#### PAGE EXTRACT
++++++

Top

R has few adequate facilities for interactive visualization. This table presents an overview of many of them. Joe Fruehwald has had some success with using googleVis to display diachronic data on sound change in Philadelphia. However, in general interactive graphs are not widely used in linguistics. This post presents a case study of a certain kind of interactive graphics, with accompanying source code.

Introduction

We’d like to examine Hilary Prichard’s data on the Great Vowel Shift in northern England. Specifically, we’d like to look at the Middle English /u/, and whether it has lowered to /au/. In doing so, we encounter tension between two forces. The first is to represent the broad pattern as faithfully as possible. The second is to not lose detail in our visualization. We’ll tackle the problem by using tooltips.

++++++

#### REQUIREMENT A
Return the rows below exactly as they appear, from the first row through the row containing "レビュー・タグ付け・コメント・変更点の確認ハイラ", including both ends.

++++++

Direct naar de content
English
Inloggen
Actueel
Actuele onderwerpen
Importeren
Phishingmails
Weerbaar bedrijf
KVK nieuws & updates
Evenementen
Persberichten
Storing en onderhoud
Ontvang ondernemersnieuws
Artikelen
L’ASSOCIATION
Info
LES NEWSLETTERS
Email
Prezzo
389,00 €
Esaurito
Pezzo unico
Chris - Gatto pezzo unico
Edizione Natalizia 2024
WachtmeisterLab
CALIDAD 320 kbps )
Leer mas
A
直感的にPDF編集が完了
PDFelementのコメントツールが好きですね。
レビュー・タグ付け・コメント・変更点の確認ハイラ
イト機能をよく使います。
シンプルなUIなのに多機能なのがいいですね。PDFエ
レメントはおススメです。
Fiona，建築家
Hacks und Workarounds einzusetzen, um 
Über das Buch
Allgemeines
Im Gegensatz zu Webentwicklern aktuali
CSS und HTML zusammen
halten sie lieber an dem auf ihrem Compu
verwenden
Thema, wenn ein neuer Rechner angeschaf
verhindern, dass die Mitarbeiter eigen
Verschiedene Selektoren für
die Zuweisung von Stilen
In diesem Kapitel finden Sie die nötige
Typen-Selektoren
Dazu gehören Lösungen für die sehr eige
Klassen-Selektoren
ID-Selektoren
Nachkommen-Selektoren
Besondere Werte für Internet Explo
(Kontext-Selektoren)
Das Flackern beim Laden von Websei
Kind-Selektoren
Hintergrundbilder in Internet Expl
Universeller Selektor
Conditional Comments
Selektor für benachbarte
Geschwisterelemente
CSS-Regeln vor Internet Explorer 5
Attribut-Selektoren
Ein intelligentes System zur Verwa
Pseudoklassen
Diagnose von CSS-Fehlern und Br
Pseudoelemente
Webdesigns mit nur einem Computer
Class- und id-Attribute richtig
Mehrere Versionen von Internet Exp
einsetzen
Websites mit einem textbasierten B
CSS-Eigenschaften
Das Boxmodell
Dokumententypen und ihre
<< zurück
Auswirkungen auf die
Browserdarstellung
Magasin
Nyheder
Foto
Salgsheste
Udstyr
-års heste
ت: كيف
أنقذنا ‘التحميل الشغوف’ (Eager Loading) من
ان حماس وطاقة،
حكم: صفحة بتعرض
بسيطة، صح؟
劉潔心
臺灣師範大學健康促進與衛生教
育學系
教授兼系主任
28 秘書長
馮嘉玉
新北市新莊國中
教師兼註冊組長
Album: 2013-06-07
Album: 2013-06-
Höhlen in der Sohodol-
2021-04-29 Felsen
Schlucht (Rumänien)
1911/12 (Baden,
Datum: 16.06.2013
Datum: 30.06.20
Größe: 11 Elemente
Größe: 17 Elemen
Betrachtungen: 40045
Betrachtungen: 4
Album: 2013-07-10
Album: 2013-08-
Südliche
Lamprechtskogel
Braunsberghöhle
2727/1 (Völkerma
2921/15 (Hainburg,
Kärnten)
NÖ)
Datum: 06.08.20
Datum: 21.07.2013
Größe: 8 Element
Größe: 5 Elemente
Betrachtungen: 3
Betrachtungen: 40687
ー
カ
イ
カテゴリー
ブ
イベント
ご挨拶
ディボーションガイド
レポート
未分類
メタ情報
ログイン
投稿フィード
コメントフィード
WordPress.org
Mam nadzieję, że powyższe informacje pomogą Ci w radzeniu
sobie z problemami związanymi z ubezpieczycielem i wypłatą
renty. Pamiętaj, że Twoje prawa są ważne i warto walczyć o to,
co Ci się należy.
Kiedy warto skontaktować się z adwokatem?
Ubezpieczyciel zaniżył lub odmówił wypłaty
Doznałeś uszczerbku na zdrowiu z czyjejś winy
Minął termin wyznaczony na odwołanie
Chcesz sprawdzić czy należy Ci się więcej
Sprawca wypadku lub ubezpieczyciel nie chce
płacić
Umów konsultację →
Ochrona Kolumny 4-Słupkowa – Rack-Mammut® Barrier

++++++

#### REQUIREMENT B
Resume the page on interactive visualization in R, picking up right after its last sentence.

#### TASK RESPONSE A
Direct naar de content
English
Inloggen
Actueel
Actuele onderwerpen
Importeren
Phishingmails
Weerbaar bedrijf
KVK nieuws & updates
Evenementen
Persberichten
Storing en onderhoud
Ontvang ondernemersnieuws
Artikelen
L’ASSOCIATION
Info
LES NEWSLETTERS
Email
Prezzo
389,00 €
Esaurito
Pezzo unico
Chris - Gatto pezzo unico
Edizione Natalizia 2024
WachtmeisterLab
CALIDAD 320 kbps )
Leer mas
A
直感的にPDF編集が完了
PDFelementのコメントツールが好きですね。
レビュー・タグ付け・コメント・変更点の確認ハイラ

#### TASK RESPONSE B
There are a couple desiderata for this endeavor. First of all, we want the graphic to be as high-quality as possible. Secondly, we want to keep the output to a single file. High-quality interactive visualizations can be made with the aid of a web server or running R process, but we want our solution to be downloadable by anyone and openable without installing or running additional software, or connecting to the internet. These considerations mean that we will use the SVG format. This is a graphics format which opens and displays in all modern web browsers. It is indefinitely zoomable without loss of resolution. It also can be easily converted to a PDF for use in publication (the interactivity, however, is lost).

PreliminaRies

We need to load some packages:

library(mapdata)
library(ggplot2)
library(dplyr)
library(stringr)
library(proto)
library(gridSVG)
library(ggmap)
library(grid)
library(RColorBrewer)

If you get errors about packages not being found, use install.packages to install them, then try again.

Let’s peek at the data, which is available from GitHub:

u.data <- read.csv("HOUSE.csv")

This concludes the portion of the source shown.